EXERCISE GOAL
Update the listing from its start through the line containing "tes diagnosticados(as) de", replacing every "Артикул" with "Код" and leaving everything else unchanged, and give those lines again.
########################################
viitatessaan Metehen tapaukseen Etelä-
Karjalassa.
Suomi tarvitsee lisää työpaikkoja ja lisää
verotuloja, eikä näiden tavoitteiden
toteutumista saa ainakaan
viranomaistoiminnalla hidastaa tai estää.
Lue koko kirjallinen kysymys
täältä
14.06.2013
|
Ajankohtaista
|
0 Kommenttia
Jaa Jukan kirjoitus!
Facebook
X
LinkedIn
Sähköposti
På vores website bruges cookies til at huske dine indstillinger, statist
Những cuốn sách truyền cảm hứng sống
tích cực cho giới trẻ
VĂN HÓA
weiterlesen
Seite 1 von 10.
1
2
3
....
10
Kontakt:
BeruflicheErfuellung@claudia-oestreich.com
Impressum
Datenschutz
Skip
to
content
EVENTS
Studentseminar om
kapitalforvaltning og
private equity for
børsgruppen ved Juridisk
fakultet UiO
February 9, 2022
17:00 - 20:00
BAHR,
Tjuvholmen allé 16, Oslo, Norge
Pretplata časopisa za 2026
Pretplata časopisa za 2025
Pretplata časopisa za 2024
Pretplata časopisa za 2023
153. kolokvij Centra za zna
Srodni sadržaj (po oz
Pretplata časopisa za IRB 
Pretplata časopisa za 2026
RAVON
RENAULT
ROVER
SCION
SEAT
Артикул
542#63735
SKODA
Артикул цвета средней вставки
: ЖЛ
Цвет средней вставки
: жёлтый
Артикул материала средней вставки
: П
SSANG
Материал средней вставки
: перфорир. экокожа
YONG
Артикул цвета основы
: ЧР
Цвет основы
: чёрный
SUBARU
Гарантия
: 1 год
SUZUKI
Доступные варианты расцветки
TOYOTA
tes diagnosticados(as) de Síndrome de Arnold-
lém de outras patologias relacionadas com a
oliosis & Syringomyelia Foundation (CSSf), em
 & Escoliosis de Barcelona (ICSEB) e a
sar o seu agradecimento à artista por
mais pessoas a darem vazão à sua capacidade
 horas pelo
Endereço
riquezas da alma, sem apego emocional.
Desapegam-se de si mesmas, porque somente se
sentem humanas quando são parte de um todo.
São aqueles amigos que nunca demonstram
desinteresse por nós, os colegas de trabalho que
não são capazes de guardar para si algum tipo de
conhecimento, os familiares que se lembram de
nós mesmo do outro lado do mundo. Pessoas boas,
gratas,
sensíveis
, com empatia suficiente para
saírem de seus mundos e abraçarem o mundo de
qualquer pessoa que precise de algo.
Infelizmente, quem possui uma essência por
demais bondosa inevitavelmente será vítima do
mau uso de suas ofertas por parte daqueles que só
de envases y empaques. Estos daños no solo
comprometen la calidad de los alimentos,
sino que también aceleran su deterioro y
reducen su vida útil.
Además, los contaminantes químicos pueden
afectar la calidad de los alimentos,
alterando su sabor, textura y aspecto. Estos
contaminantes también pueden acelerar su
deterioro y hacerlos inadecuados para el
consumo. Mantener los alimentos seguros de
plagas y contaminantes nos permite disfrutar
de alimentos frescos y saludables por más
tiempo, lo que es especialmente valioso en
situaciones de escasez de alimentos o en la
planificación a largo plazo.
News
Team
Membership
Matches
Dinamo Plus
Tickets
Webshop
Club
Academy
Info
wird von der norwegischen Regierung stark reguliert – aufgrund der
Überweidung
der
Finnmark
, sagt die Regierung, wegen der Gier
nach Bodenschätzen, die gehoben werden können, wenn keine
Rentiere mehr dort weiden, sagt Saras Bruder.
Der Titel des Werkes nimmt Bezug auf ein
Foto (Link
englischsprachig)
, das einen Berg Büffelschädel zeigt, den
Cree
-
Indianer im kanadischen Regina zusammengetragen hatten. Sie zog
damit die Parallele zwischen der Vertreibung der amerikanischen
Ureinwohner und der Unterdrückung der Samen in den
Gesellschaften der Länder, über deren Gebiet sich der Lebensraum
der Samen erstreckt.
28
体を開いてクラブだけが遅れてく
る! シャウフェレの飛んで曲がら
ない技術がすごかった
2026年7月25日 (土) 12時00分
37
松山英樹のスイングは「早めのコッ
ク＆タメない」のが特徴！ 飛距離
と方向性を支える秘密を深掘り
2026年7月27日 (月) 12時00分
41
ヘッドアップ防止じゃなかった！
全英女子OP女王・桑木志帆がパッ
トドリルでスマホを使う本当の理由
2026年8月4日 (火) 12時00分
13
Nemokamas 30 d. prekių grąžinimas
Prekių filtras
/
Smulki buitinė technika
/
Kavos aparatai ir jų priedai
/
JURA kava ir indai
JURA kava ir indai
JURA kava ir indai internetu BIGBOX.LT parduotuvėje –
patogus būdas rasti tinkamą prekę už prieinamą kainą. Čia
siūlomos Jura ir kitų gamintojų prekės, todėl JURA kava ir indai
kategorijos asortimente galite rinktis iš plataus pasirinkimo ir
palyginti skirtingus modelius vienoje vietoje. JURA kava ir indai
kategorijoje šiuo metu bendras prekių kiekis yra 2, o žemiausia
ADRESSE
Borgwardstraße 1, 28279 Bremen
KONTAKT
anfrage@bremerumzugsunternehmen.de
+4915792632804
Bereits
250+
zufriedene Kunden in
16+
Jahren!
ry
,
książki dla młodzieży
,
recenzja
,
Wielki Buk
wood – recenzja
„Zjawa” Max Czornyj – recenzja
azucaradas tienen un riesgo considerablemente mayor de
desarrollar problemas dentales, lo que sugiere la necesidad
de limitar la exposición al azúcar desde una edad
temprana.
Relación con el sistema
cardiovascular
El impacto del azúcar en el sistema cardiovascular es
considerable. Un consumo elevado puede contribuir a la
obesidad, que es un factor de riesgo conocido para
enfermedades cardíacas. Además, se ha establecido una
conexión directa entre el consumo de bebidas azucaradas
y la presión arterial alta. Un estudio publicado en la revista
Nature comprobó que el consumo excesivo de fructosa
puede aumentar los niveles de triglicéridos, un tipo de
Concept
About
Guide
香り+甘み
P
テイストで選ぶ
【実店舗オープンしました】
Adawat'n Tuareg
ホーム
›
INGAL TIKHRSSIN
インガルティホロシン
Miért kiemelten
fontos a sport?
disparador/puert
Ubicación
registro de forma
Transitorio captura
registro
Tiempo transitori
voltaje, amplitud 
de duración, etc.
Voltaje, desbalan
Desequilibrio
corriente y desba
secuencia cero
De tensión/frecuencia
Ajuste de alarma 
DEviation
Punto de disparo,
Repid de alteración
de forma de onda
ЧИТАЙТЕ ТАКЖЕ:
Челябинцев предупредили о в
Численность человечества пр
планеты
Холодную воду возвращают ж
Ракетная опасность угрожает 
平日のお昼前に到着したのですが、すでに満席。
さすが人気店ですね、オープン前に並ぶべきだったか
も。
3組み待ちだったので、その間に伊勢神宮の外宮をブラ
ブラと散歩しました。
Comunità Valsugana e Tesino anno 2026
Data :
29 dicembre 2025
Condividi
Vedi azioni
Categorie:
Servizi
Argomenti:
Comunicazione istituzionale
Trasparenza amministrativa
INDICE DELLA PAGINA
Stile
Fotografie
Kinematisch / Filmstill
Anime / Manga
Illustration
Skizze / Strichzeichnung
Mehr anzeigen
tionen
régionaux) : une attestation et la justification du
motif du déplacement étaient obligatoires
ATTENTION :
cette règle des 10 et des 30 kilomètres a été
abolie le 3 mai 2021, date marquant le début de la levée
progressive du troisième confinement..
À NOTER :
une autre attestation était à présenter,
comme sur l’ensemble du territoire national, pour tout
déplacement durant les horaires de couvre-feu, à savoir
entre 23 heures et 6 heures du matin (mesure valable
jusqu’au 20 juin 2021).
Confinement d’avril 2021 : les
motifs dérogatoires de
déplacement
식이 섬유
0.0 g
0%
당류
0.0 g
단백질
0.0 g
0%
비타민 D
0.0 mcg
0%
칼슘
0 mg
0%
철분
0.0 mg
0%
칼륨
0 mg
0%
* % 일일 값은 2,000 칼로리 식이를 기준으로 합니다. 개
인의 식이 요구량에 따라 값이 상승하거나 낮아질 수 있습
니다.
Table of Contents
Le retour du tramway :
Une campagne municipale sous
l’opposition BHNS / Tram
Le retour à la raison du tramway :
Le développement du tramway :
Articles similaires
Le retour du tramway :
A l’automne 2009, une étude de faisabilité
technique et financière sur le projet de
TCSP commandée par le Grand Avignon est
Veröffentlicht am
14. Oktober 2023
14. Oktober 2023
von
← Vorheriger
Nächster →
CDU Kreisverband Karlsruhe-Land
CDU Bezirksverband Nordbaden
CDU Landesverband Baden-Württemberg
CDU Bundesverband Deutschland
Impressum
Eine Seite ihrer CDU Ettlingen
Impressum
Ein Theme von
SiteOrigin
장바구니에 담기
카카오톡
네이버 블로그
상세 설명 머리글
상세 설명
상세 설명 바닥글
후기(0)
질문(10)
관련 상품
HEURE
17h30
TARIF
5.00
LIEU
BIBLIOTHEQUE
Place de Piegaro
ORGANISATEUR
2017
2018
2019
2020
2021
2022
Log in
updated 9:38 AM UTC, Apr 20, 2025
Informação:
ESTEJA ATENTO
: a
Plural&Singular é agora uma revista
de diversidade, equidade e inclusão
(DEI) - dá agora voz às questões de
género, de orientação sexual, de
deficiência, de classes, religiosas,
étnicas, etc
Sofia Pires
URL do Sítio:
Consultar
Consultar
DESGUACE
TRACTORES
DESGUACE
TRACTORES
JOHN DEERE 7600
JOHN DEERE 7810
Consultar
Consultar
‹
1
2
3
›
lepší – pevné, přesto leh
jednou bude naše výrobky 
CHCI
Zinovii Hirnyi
########################################
RESPONSE TO THIS TASK
viitatessaan Metehen tapaukseen Etelä-
Karjalassa.
Suomi tarvitsee lisää työpaikkoja ja lisää
verotuloja, eikä näiden tavoitteiden
toteutumista saa ainakaan
viranomaistoiminnalla hidastaa tai estää.
Lue koko kirjallinen kysymys
täältä
14.06.2013
|
Ajankohtaista
|
0 Kommenttia
Jaa Jukan kirjoitus!
Facebook
X
LinkedIn
Sähköposti
På vores website bruges cookies til at huske dine indstillinger, statist
Những cuốn sách truyền cảm hứng sống
tích cực cho giới trẻ
VĂN HÓA
weiterlesen
Seite 1 von 10.
1
2
3
....
10
Kontakt:
BeruflicheErfuellung@claudia-oestreich.com
Impressum
Datenschutz
Skip
to
content
EVENTS
Studentseminar om
kapitalforvaltning og
private equity for
børsgruppen ved Juridisk
fakultet UiO
February 9, 2022
17:00 - 20:00
BAHR,
Tjuvholmen allé 16, Oslo, Norge
Pretplata časopisa za 2026
Pretplata časopisa za 2025
Pretplata časopisa za 2024
Pretplata časopisa za 2023
153. kolokvij Centra za zna
Srodni sadržaj (po oz
Pretplata časopisa za IRB 
Pretplata časopisa za 2026
RAVON
RENAULT
ROVER
SCION
SEAT
Код
542#63735
SKODA
Код цвета средней вставки
: ЖЛ
Цвет средней вставки
: жёлтый
Код материала средней вставки
: П
SSANG
Материал средней вставки
: перфорир. экокожа
YONG
Код цвета основы
: ЧР
Цвет основы
: чёрный
SUBARU
Гарантия
: 1 год
SUZUKI
Доступные варианты расцветки
TOYOTA
tes diagnosticados(as) de Síndrome de Arnold-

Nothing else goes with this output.